O CORAL

            Já era hábito seu produzir-se em qualquer hora do dia, toda a vida fora assim.
            Talvez fosse sua veia artística pois desde criança, jovem, senhora ou na maturidade reconhecia-se nela alguém com alegria de viver ou o "joie de vivre" como diziam as amigas mais viajadas.
            Não importa que estivesse simplesmente vestida, cuidava dos detalhes e não dispensava o baton vermelho laranja.  Não era uma linda mulher, mas mesmo na maturidade sua presença era marcante por onde passasse, bares, restaurantes, cinemas, festas,  na rua ou no shopping. Talvez a exuberância e alegria fossem o "algo mais"...
            Para ir ao primeiro ensaio do Coral não foi diferente.  Amava a música assim como todas as artes. Sua voz era de soprano .  Deixara o estudo do canto quando o pai morreu  e agora, ali estava ela retornando, através do coral, para o qual fora especialmente convidada.
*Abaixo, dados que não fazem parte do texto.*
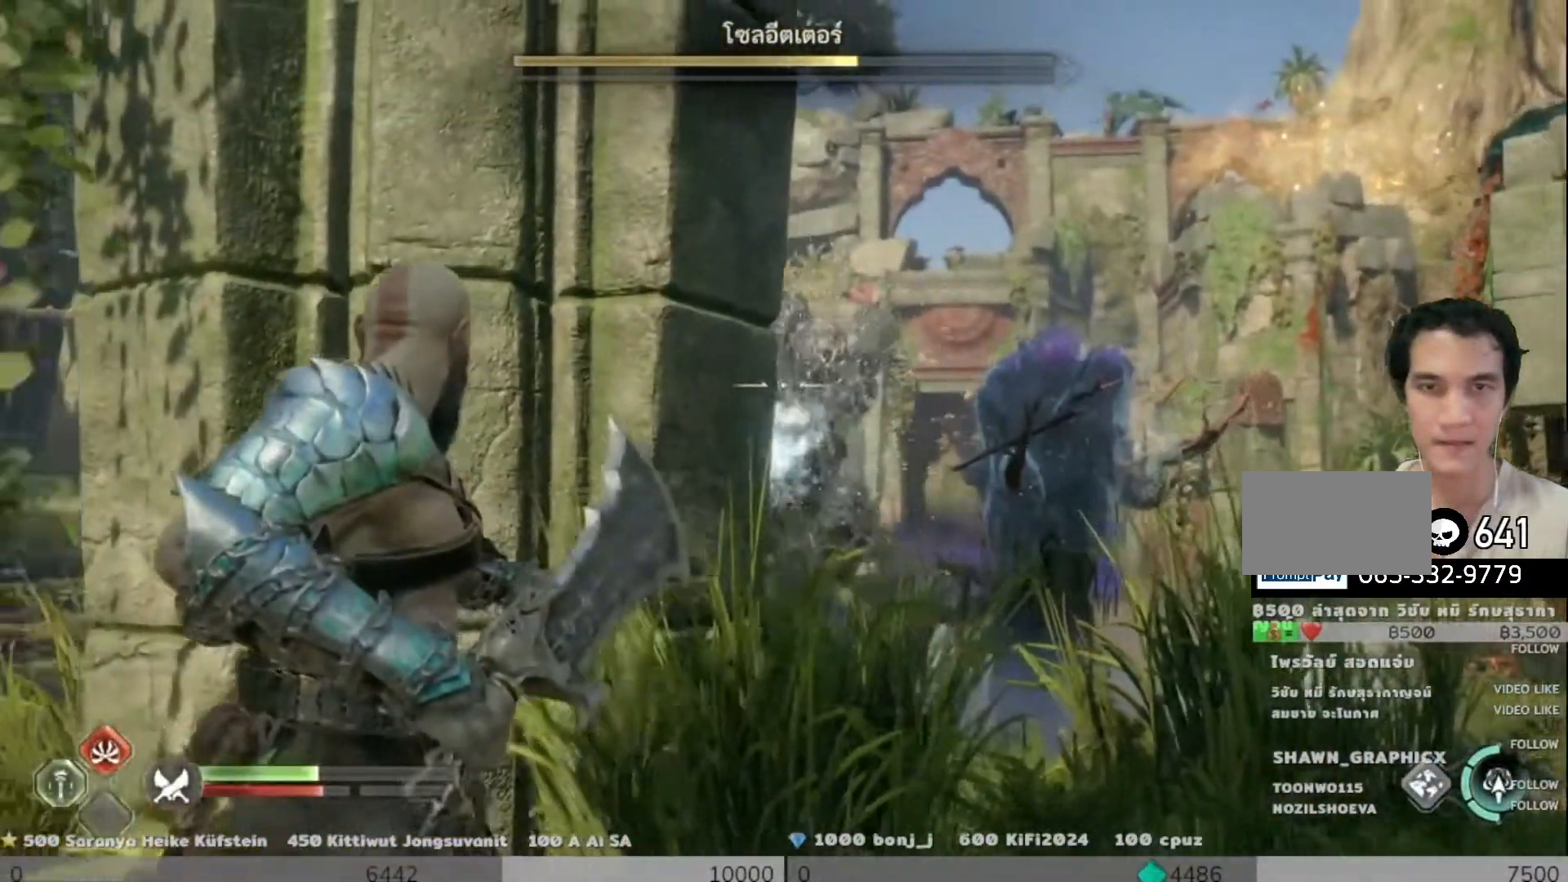
{"buttons": ["L2", "R1"], "left_stick": "up-right", "right_stick": "down-left", "events": [[17, "right_stick", "down"], [83, "left_stick", "up"], [267, "right_stick", "down-left"], [350, "left_stick", "up-right"], [450, "R1", "down"]]}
            Na primeira reunião verificou que a grande maioria era constituída de casais já maduros como ela. Foi o primeiro impacto.  As mulheres casadas por terem medo de viúvas ou das mulheres sós, não fugiram à regra: não esconderam a desconfiança para com a recém-chegada.
            Os maridos olhavam curiosos a nova integrante do coral...
            Ela deu de ombros, descontraída e segura de si, foi cumprimentando a todos principalmente as senhoras presentes, por uma questão de cautela.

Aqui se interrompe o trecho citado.